Nothing in the data should be left out or altered when it is retyped.

(GIVEN DATA Opens)

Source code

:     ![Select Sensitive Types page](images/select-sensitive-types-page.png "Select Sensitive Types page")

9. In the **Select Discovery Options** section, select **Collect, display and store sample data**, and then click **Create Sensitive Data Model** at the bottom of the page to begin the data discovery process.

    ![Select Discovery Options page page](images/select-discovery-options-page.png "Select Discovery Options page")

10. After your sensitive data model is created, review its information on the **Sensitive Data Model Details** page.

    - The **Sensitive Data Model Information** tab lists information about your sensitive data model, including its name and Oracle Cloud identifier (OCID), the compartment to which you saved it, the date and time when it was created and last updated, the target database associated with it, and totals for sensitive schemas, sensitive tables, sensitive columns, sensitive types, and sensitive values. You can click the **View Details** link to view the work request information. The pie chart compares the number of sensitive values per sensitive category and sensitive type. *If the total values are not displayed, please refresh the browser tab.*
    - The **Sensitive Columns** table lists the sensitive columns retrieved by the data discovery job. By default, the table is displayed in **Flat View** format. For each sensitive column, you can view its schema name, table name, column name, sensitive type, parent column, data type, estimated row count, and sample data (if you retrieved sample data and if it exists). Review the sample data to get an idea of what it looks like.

(GIVEN DATA Closes)

- _SOLUTION FOR THIS EXERCISE_
Source code

:     ![Select Sensitive Types page](images/select-sensitive-types-page.png "Select Sensitive Types page")

9. In the **Select Discovery Options** section, select **Collect, display and store sample data**, and then click **Create Sensitive Data Model** at the bottom of the page to begin the data discovery process.

    ![Select Discovery Options page page](images/select-discovery-options-page.png "Select Discovery Options page")

10. After your sensitive data model is created, review its information on the **Sensitive Data Model Details** page.

    - The **Sensitive Data Model Information** tab lists information about your sensitive data model, including its name and Oracle Cloud identifier (OCID), the compartment to which you saved it, the date and time when it was created and last updated, the target database associated with it, and totals for sensitive schemas, sensitive tables, sensitive columns, sensitive types, and sensitive values. You can click the **View Details** link to view the work request information. The pie chart compares the number of sensitive values per sensitive category and sensitive type. *If the total values are not displayed, please refresh the browser tab.*
    - The **Sensitive Columns** table lists the sensitive columns retrieved by the data discovery job. By default, the table is displayed in **Flat View** format. For each sensitive column, you can view its schema name, table name, column name, sensitive type, parent column, data type, estimated row count, and sample data (if you retrieved sample data and if it exists). Review the sample data to get an idea of what it looks like.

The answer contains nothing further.